• _WHAT IS NEEDED_: Reproduce, exactly and only, the lines of the data that follows from the one containing "(314, 356) none -> (81, 388) //" down to the one containing "[183,193,329,204] one less", without pictures.

• _RECORDS SUPPLIED_:
=== Section Start ===
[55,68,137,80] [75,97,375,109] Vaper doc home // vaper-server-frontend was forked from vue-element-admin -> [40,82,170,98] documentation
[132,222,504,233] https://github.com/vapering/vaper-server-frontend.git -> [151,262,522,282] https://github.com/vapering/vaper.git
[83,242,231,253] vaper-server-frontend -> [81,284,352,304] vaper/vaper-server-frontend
=== Section End ===
=== Section Start ===
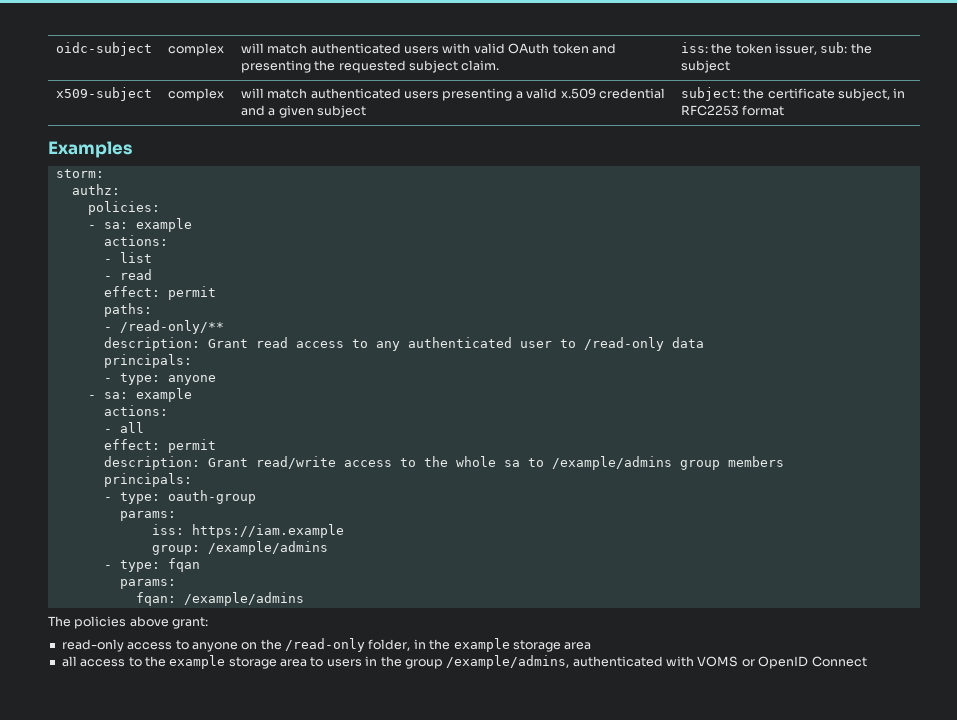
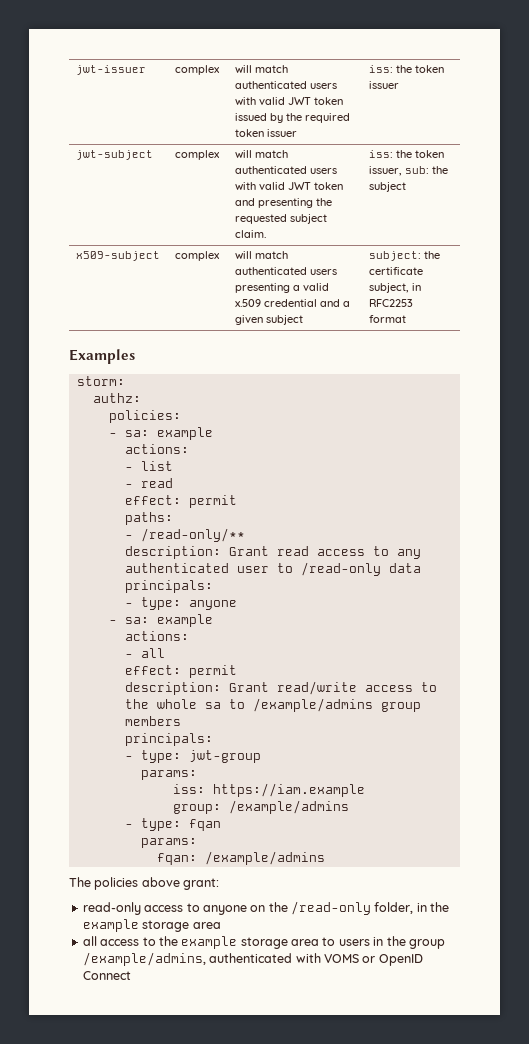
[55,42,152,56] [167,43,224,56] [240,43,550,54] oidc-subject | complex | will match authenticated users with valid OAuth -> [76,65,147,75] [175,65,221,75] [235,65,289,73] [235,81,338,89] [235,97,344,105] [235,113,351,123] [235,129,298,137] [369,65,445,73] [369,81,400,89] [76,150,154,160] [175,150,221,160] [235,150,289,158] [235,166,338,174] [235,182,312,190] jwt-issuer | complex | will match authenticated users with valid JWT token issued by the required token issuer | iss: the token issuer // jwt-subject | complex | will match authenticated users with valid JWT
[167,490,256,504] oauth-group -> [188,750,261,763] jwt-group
=== Section End ===
=== Section Start ===
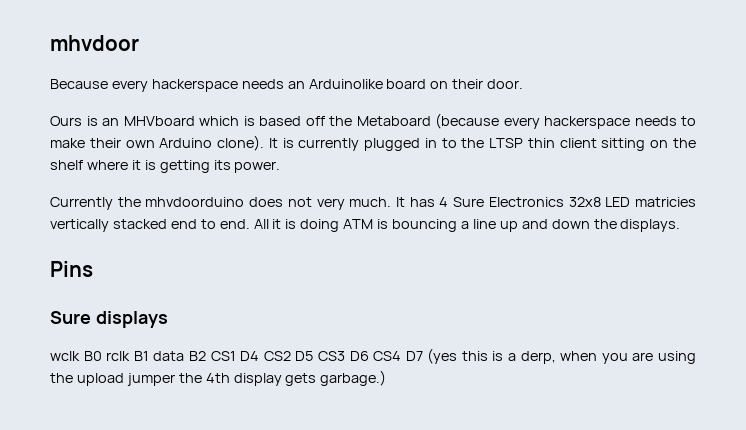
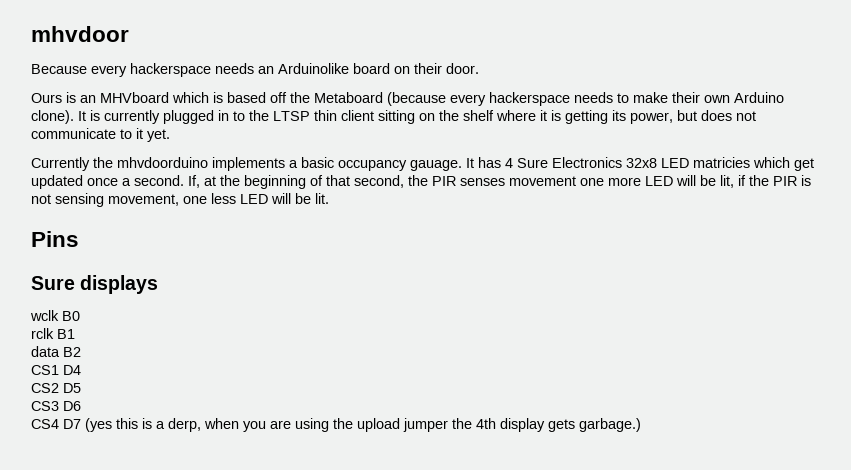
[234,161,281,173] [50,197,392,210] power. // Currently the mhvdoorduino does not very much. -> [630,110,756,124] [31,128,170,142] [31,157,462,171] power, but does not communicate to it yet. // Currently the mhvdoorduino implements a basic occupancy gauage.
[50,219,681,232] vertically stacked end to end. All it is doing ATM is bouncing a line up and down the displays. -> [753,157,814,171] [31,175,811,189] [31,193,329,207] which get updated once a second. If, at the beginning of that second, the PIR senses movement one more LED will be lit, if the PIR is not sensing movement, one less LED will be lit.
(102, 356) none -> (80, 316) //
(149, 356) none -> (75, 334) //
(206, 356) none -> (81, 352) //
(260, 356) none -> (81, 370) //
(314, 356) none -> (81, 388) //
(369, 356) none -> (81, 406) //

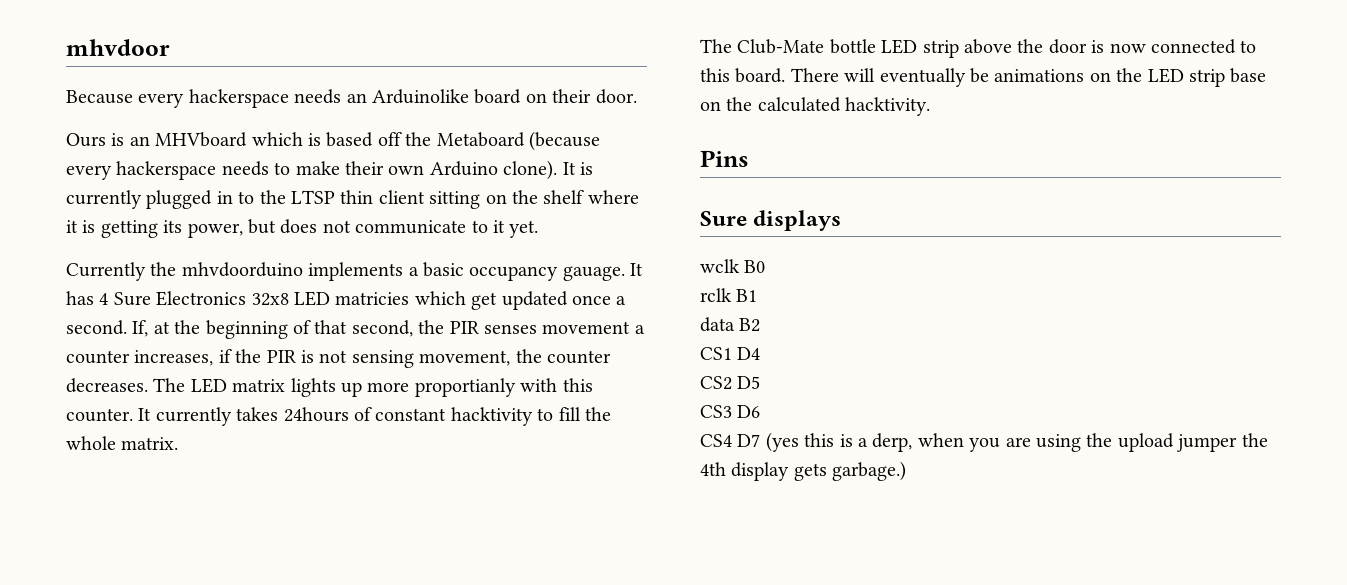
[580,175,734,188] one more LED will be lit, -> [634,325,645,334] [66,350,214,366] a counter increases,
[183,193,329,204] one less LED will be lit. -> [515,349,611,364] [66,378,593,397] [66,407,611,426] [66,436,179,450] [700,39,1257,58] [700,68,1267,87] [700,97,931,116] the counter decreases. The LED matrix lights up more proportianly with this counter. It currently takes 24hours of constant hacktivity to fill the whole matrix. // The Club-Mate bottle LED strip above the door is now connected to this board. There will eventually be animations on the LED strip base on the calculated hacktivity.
=== Section End ===
• _ANSWER TO THE PROBLEM_:
(314, 356) none -> (81, 388) //
(369, 356) none -> (81, 406) //

[580,175,734,188] one more LED will be lit, -> [634,325,645,334] [66,350,214,366] a counter increases,
[183,193,329,204] one less LED will be lit. -> [515,349,611,364] [66,378,593,397] [66,407,611,426] [66,436,179,450] [700,39,1257,58] [700,68,1267,87] [700,97,931,116] the counter decreases. The LED matrix lights up more proportianly with this counter. It currently takes 24hours of constant hacktivity to fill the whole matrix. // The Club-Mate bottle LED strip above the door is now connected to this board. There will eventually be animations on the LED strip base on the calculated hacktivity.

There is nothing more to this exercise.